Go through the data and report each line that holds the string "void".

-- -- --

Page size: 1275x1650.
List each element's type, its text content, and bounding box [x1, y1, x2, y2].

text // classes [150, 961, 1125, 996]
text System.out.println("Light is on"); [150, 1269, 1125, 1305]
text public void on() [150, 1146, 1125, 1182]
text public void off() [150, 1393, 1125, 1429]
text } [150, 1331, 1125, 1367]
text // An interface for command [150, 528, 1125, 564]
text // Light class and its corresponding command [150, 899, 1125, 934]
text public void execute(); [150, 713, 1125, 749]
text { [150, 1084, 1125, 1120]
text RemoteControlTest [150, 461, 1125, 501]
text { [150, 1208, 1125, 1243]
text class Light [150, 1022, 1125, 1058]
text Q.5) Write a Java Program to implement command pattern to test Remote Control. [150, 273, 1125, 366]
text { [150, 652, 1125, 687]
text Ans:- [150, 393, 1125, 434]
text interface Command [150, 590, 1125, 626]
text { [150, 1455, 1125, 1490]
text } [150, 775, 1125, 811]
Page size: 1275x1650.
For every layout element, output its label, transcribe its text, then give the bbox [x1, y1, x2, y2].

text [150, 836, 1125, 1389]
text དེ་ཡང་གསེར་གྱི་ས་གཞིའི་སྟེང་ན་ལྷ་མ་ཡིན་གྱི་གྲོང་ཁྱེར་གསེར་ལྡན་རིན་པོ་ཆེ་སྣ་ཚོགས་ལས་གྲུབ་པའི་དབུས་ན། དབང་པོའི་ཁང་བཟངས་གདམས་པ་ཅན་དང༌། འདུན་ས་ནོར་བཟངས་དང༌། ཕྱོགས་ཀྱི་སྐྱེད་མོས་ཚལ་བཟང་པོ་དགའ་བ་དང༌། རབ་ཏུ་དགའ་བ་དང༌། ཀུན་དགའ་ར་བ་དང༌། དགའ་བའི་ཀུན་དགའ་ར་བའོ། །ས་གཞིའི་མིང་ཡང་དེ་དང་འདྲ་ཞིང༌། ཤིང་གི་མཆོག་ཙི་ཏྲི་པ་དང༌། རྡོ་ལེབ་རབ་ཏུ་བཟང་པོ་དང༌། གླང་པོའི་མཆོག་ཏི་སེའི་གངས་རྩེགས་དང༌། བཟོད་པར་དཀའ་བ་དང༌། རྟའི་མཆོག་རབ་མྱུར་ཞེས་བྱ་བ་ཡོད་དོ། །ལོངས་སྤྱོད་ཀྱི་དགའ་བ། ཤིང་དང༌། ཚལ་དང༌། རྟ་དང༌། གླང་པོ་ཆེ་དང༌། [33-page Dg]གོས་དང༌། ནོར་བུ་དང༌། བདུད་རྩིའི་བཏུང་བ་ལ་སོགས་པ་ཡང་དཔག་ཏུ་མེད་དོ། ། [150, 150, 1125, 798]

-- -- --

▸ **Response to the task**:
text public void on() [150, 1146, 1125, 1182]
text public void off() [150, 1393, 1125, 1429]
text public void execute(); [150, 713, 1125, 749]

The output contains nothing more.